-- 抽出テキスト --
2004-10-31 Sun

トップランナーにDJ KENTARO出演

「No Wall Between The Music」をキーワードに世界中でテクニックを披露しているDJ KENTAROがNHK教育テレビのトップランナーに出演しました。

DJ KENTAROのターンテーブルから繰り出される音は非常に奇妙でした。趣味程度にであっても作曲を趣味にしている私にとって常識外の音で「どうやっているのかな?」と食い入るように見ていました。

DJ KENTAROは1982年生まれで、13歳ごろにDJになると決めたそうです。19歳ごろには国内の大会を総なめにし、DMCというルーティンを披露する世界大会で日本人として初優勝しました。アジア人が欧米において音で勝つことは大変なことです。

DJテクニック講座は、スクラッチ、クラブスクラッチ、ビートジャグリングでリズムが当倍、2倍で聞こえるような演奏、ビートトリックでは足のした、背中の後ろなど、リズムキープが難しいものを披露しました。一番驚いたのはレコードに紙を5mmほど、レコード穴から放射線状に張って再生することで、規則的に音を遮断しノイズを作りビートを構成するというテクニックです。これはDJ KENTAROのオリジナルテクニックだそうで、大変驚きました。さらに。トーン弾きというギターやシンセサイザーなど同じ音位置によって違うピッチでがひたすら入っているレコード(外円ほど音程が高い?)を使い、再生中にピッチや針の位置を変えて音程を変えるというテクニックを披露していました。

-- 課題 --
DJ KENTAROのトップランナー出演を紹介した文章を、最後の文に続けて書き継いでください。

-- 記録データ --
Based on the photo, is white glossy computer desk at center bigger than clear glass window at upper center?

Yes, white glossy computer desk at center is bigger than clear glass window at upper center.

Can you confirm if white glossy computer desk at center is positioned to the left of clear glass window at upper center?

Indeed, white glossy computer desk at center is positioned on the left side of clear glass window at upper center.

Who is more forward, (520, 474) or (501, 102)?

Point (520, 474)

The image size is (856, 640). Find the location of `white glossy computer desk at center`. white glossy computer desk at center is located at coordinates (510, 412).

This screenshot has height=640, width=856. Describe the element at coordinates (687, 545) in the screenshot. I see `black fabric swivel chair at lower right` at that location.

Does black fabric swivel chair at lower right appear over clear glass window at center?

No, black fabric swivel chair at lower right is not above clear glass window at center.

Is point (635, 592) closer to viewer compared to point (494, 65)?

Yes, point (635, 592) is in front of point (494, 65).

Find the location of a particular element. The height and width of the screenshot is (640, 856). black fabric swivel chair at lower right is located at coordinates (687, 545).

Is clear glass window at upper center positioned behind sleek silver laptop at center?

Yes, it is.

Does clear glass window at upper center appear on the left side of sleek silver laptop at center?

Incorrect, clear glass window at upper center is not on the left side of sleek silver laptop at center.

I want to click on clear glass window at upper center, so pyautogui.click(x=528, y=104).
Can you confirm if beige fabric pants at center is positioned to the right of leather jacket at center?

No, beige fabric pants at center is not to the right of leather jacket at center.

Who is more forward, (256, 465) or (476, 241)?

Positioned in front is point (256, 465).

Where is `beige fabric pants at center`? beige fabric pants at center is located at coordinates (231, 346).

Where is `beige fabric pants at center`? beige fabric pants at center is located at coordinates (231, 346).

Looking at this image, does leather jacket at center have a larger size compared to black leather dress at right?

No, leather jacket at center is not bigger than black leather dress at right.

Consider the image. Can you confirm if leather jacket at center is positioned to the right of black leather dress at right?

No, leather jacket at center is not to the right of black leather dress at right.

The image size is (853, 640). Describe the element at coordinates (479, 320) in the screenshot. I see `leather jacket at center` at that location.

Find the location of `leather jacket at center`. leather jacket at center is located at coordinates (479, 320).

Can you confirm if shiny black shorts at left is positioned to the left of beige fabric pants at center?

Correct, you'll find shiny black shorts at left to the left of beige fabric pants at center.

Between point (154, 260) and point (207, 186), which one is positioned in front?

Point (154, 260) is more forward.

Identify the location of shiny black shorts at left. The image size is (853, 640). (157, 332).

-- 解答 --
ライブ演奏では、トーン弾きと紙を張ったレコードでダンスロックのようなルーティン、トーン弾きによる童謡さくらをアレンジした演奏を含んだルーティン、武田真治のサックスとコラボレーションを披露しました。私はターンテーブルをコントロールする難しさを知っています。あれは、めちゃくちゃむずかしいです。ドラムよりも入り口が狭い感じです。深さがドラムより深いのかは分かりません。よって、トーン弾きでピッチが正しいピッチからずれても許容できました。しかし、なまじ楽器を正しく扱える人からは許容されないかもしれません。あのルーティンがどれだけすごいかは、ターンテーブルにふれたことがないと分からないですよね。

DJ KENTAROは自分のルーティンについて「ハットスタート→130ビート→・・」など、自分にイメージが分かりやすいメモをのこしていました。インスピレーションを言語化することは大変難しいので、そのようなツールがあると便利かも知れないと感じました。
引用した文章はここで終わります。